September solar policy snapshots

The Navajo Nation’s Kayenta Solar Facility in Arizona.
Credit: NTUA Government & Public Affairs

A guide to recent legislation and research throughout the country.

New Illinois laws ensure solar benefits farmers
Springfield, Illinois

The Illinois solar industry collaborated with the state’s farm bureau, local authorities and others to help shape the two new laws that set standards for tax assessment value and construction of solar farms on agricultural land. The goal of the legislation was to ensure farmers and rural communities can reap the benefits of solar power.

Former coal lobbyist now in charge of EPA
Washington, D.C.

Andrew Wheeler took over as administrator of the EPA after Scott Pruitt stepped down from his post in July, citing “unrelenting attacks” on him and his family. Wheeler is a former lobbyist for one of the nation’s largest coal companies, Murray Energy.

Bipartisan U.S. representatives want more government renewables
Washington, D.C.

Two representatives in Congress introduced legislation that would allow the General Services Administration, the independent agency that supports basic functions of the federal government, to enter into 30-year renewable energy PPAs. Currently, only the U.S. military can enter into PPAs for longer than 10 years.

Pennsylvania wants to get in on community solar
Harrisburg, Pennsylvania

Members of the Pennsylvania House of Representatives issued a co-sponsored bi-partisan memorandum to introduce community solar legislation “in the near future.” The future bill would remove policy barriers and allow Pennsylvanians to participate in community solar if they so choose.

Massachusetts law rejects extra solar fees
Boston, Massachusetts

A long-debated omnibus energy bill in Massachusetts was finally signed by the governor in August. The six-part “An Act to Advance Clean Energy” eliminates the utility Eversource’s plan to impose fees on consumers who go solar. The bill also raises the state’s renewable energy goal, but many solar supporters were disappointed the final version did not also raise the state’s net metering caps.

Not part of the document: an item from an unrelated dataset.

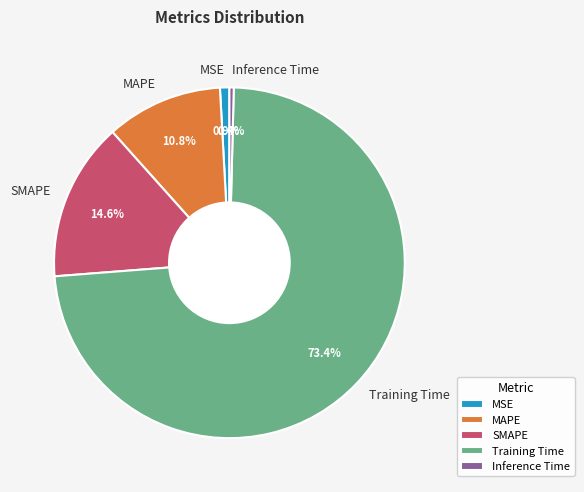

Combined, what portion of the pie is SMAPE and MAPE?

25.4%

Workshop helps Navajo Nation members develop more solar
Nenanhezad, New Mexico

Experts from Arizona State University and Northern Arizona University held a Utility-Scale Renewable Energy Workshop for Navajo Nation members, funded by a grant from the U.S. Department of Commerce Economic Development Authority, in July. The goal of the workshop was to help the Nation sell electricity to markets trying to grow their renewable portfolios.

Duke Energy solar rebates quickly run dry
Columbia, South Carolina

Solar is in high demand in South Carolina, but some residents may have to wait for theirs until next year. Duke Energy reached its $9 million rebate cap just two weeks after it started taking rebate applications. The rebate program continues for the next four years.

New Jersey bringing community solar to underserved populations
Trenton, New Jersey

A new community solar program in New Jersey aims to bring the option to low and moderate income populations that have been previously left out of the benefits of going solar. The Board of Public Utility is required to adopt a regulatory framework for the new community solar program by early 2019.

Maryland launches community solar pilot program
Annapolis, Maryland

The Maryland General Assembly authorized around 200 MW of community solar projects for the state over three years. However, a critical mass must commit to buying solar from six potential projects in order for the installations to begin. State rules require the customer pool to include low- and moderate-income residents.

Chinese inverter tariffs coming
Washington, D.C.

Trump asked U.S. Trade Representative Robert Lighthizer to impose tariffs of first 10%, but now 25% on a new round of Chinese imports that includes inverters. Lighthizer’s office should make a final determination on whether to impose the new tariffs sometime this month.